### Task to complete
Your task is to return the line containing "The Snake deck gets" and each line after it through the end of the entries, exactly, with no other lines.

[Collection entries]

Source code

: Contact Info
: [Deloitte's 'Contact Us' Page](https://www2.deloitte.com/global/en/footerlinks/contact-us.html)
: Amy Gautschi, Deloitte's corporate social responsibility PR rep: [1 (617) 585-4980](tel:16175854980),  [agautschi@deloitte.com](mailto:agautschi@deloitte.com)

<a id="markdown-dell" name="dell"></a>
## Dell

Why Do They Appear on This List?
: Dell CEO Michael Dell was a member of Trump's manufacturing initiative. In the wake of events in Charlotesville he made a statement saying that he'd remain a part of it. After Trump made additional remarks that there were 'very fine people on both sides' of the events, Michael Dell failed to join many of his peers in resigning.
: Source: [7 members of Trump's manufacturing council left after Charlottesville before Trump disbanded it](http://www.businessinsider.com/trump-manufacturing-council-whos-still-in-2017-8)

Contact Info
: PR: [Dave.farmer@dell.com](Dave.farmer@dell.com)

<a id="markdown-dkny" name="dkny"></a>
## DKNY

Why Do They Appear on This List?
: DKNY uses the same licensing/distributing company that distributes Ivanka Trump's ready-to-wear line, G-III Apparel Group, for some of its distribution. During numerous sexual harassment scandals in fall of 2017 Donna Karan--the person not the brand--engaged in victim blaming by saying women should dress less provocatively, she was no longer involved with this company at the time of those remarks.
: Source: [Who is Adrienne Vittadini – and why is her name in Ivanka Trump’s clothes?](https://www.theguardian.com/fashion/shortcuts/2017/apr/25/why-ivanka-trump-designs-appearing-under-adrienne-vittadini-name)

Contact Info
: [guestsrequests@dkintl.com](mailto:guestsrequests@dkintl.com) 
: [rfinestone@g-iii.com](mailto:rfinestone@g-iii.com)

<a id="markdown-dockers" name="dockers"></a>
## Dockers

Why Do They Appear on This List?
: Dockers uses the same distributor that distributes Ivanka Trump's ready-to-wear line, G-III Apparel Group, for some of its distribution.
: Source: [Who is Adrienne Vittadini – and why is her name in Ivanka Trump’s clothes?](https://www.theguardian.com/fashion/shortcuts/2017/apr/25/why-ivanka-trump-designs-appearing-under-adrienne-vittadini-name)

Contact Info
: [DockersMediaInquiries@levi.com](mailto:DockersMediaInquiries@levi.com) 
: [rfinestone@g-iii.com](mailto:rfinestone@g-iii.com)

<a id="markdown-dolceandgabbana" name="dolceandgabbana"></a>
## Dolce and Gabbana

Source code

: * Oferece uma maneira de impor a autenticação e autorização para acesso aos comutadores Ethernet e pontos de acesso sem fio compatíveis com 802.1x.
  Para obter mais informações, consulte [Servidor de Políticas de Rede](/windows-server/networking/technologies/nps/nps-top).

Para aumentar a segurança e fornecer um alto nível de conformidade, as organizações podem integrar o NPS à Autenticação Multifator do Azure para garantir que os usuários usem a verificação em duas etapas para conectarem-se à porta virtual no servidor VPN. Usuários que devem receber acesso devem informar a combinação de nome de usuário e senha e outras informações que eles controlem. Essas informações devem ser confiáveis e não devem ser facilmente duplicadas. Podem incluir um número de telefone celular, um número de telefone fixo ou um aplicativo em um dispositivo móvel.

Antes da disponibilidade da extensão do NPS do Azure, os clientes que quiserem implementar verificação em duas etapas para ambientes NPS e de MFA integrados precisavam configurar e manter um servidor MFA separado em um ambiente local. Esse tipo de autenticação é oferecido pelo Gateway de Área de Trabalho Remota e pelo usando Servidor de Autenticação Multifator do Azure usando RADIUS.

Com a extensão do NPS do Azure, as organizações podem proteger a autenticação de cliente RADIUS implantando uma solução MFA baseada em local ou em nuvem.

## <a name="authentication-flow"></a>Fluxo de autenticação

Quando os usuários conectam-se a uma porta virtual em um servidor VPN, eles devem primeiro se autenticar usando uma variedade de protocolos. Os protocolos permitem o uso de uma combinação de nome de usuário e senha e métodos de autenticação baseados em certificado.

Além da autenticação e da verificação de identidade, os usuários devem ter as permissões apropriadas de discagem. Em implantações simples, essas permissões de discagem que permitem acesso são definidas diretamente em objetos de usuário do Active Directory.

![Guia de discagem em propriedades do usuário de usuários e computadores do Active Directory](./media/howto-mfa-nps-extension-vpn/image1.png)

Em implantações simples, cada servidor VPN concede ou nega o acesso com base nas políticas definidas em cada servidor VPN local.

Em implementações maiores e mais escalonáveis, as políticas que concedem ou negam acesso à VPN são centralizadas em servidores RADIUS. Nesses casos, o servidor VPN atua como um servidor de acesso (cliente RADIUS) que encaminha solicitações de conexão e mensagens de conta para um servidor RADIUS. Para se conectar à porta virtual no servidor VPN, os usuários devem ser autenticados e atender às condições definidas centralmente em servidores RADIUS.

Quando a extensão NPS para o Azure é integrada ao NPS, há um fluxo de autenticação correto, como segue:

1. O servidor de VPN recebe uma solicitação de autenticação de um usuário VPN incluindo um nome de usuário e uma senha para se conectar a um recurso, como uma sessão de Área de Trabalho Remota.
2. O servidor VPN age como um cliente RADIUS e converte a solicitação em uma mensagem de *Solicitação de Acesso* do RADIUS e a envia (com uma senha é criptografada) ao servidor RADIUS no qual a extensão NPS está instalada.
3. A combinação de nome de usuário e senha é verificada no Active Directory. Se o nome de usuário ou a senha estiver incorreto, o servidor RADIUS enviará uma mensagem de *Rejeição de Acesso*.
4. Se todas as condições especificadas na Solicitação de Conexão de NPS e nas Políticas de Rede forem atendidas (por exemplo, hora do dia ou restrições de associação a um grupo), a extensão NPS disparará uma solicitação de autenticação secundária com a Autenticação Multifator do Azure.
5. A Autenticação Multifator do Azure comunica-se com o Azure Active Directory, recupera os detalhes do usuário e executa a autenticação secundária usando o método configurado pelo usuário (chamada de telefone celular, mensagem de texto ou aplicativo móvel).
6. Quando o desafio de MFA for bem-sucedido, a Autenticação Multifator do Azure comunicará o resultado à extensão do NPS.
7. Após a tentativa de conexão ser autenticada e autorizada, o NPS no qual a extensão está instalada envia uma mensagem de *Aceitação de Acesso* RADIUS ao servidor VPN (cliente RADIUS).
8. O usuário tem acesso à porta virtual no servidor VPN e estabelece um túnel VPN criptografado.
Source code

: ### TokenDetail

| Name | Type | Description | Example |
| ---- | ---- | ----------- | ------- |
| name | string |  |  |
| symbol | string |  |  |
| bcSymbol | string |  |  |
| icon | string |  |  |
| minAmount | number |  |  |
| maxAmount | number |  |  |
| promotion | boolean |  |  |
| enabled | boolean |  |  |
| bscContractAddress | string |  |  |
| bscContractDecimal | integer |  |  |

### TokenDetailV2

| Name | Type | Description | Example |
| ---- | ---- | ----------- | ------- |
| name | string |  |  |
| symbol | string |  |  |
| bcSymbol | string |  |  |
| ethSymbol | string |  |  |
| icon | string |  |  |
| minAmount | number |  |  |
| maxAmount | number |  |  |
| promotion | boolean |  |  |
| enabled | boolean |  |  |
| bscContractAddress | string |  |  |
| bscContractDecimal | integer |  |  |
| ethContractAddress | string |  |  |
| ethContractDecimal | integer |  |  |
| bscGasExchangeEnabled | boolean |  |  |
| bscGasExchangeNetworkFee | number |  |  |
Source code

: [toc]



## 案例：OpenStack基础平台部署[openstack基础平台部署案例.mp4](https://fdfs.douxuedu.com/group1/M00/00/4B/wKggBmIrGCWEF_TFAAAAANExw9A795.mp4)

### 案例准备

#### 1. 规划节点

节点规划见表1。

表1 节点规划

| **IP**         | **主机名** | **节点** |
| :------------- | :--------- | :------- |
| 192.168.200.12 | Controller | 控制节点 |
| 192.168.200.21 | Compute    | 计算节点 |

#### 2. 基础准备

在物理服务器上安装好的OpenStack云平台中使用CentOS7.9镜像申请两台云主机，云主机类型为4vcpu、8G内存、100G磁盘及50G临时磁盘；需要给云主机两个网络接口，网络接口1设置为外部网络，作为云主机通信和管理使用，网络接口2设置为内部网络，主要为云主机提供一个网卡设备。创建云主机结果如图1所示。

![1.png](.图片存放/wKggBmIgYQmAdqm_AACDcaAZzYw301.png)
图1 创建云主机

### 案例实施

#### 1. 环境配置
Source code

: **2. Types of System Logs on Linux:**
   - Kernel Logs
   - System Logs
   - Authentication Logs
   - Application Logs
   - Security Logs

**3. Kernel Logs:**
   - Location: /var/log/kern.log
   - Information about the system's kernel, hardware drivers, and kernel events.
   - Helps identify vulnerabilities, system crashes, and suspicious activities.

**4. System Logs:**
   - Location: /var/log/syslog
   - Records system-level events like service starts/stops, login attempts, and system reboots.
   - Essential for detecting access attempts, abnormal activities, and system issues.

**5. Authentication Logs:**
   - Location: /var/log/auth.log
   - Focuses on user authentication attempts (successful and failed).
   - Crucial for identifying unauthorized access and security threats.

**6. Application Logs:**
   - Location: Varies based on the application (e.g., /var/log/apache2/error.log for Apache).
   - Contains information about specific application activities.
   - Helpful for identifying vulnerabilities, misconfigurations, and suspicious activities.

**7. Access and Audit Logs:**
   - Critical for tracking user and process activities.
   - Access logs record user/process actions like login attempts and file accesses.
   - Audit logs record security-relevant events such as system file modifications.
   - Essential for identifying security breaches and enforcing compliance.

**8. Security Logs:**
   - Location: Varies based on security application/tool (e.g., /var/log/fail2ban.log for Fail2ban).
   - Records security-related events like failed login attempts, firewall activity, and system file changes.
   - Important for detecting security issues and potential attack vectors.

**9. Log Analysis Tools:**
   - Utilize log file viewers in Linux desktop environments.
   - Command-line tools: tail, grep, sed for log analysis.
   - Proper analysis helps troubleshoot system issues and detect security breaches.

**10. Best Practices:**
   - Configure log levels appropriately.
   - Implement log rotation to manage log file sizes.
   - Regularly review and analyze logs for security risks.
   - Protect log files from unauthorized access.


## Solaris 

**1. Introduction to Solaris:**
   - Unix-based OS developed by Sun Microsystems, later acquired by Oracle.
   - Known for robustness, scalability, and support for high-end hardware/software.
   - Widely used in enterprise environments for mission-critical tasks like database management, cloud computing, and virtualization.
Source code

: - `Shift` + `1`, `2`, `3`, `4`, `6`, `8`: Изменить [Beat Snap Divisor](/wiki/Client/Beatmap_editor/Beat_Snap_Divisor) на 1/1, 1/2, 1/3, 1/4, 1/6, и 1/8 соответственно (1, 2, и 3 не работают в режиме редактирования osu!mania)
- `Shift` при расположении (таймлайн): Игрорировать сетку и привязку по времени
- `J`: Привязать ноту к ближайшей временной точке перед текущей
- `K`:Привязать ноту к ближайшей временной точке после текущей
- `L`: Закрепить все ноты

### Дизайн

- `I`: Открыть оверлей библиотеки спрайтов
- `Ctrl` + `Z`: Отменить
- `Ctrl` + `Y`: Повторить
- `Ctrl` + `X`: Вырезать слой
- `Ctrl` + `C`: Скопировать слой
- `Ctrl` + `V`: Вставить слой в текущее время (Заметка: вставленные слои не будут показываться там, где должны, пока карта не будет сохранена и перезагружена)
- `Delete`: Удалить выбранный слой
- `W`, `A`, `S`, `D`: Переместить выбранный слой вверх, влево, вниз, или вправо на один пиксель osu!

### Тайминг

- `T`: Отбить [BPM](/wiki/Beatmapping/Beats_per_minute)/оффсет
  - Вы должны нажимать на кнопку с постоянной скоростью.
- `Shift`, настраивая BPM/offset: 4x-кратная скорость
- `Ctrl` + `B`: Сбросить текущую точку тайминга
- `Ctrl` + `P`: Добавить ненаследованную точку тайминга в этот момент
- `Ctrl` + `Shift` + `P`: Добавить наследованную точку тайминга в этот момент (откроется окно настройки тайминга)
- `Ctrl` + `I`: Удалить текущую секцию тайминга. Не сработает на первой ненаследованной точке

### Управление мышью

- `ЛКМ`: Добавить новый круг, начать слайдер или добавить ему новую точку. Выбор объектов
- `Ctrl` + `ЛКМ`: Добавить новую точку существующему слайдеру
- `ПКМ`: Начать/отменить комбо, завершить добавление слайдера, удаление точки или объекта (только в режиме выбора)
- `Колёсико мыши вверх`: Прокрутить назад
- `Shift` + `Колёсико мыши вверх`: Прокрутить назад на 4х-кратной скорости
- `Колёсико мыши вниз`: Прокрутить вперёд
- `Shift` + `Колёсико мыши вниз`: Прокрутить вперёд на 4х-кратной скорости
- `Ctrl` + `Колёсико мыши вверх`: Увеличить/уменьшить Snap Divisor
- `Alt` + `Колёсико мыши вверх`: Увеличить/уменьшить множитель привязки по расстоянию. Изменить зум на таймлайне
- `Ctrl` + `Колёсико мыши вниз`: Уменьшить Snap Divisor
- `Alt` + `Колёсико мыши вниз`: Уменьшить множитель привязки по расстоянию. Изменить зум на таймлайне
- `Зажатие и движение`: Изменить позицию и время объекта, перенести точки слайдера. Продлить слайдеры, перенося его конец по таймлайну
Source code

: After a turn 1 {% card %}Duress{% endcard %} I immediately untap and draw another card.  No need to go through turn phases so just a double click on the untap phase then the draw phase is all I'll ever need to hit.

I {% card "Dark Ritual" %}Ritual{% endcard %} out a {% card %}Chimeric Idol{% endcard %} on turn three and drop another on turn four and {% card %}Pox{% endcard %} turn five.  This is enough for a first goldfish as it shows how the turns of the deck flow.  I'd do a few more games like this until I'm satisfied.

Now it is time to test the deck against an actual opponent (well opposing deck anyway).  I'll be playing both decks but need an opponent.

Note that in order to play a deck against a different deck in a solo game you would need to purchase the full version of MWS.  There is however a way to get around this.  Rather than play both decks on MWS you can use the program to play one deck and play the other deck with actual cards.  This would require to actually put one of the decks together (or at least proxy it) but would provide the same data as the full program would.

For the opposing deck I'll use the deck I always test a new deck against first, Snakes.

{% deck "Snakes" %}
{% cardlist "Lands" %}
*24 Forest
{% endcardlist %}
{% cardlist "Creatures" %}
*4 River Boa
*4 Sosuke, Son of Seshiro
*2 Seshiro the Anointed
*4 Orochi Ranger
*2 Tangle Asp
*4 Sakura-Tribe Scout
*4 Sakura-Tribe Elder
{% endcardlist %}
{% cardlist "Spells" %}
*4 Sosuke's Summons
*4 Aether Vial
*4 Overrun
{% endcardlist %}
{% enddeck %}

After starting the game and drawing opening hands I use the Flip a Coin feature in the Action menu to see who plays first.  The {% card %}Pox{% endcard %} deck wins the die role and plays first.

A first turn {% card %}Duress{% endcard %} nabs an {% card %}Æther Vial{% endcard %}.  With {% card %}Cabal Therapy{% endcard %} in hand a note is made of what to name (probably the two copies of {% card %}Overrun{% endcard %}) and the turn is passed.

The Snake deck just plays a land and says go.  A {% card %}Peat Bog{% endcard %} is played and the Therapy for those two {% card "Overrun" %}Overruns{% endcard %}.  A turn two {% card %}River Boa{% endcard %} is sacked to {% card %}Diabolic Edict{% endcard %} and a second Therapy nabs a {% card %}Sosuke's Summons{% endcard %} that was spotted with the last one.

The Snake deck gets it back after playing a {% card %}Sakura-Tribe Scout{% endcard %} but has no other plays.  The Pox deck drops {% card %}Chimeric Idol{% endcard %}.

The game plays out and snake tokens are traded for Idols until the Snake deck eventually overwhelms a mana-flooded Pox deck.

### Exercise solution
The Snake deck gets it back after playing a {% card %}Sakura-Tribe Scout{% endcard %} but has no other plays.  The Pox deck drops {% card %}Chimeric Idol{% endcard %}.

The game plays out and snake tokens are traded for Idols until the Snake deck eventually overwhelms a mana-flooded Pox deck.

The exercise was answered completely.